I like to grab things such as batteries, flashlights, tools, etc. during major sales such as the day after Thanksgiving and the day after Christmas. Little odds and ends (also used by many as stocking stuffers) are always on sale, but few notice in the rage of trying to find a Tickle-Me-Elmo or whatever the heck is in now days.

As far as the first aid kits goes, make your own instead of buying a pre-packaged one. You may spend a little more, but you will get way more bang for your buck. An entire bottle of rubbing alcohol during a disaster will be way more beneficial than a few pads.

For things like a whistle and manual can opener, hit up the dollar store. Whether you spend $1 or $10, you're pretty much going to get the exact same product.

Most people already have cell phones, but instead of buying a shoddy solar charger, just be conscious of your cell phone use. If you know a hurricane is coming, take everyone's cell phone and charge them up before the power blows. If you're a family of more than two, turn other cell phones off to conserve energy and leave one on for emergencies and for others to reach you. That way, you are saving as much battery life as you can. Just make sure close friends and family know which cell phone is your emergency phone so they can reach you.
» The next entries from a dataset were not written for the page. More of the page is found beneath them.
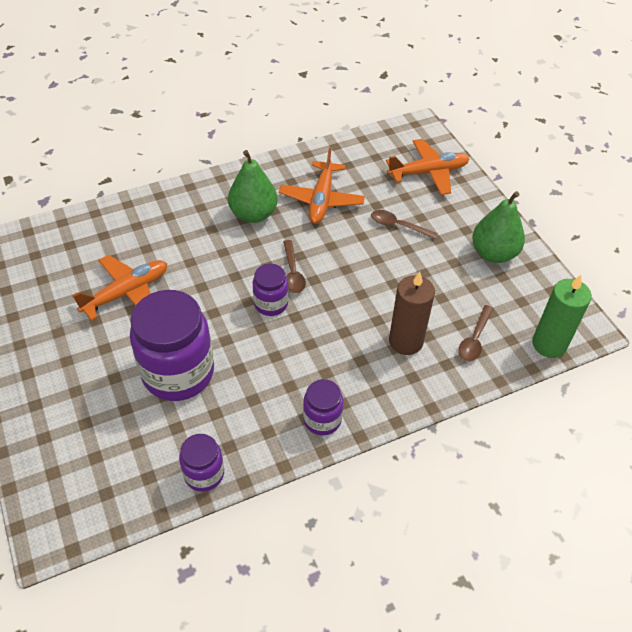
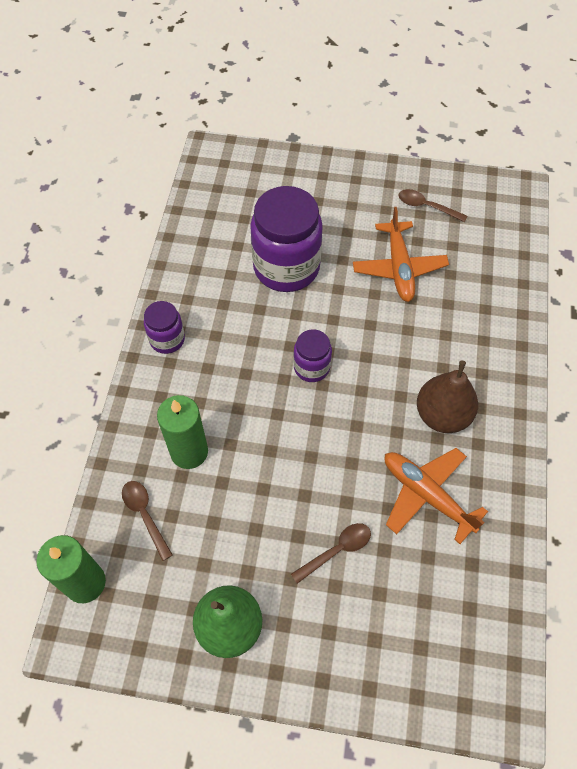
camera: 125 degrees right, 10 degrees up
purple jar [179,434,224,492] -> none
green pear [228,150,278,223] -> brown pear [417,360,478,433]
brown spoon [283,240,306,293] -> brown spoon moved to [398,189,467,222]
orange plane [386,139,470,195] -> none
brown candle [389,271,435,355] -> green candle [157,395,208,469]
With water, you catch really good sales at almost every grocery store and pharmacy but with the food, the prices are usually as good as it gets except on those rare occasions you score a coupon.

Hope that helps and though all we got was some cold chills from Sandy, next time, the bulk of the mess could hit us. Think ahead of time and become prepared. I know asking you to buy a bunch of stuff doesn't sound very budgeteer-like but in the long run, it could save you money and even your life.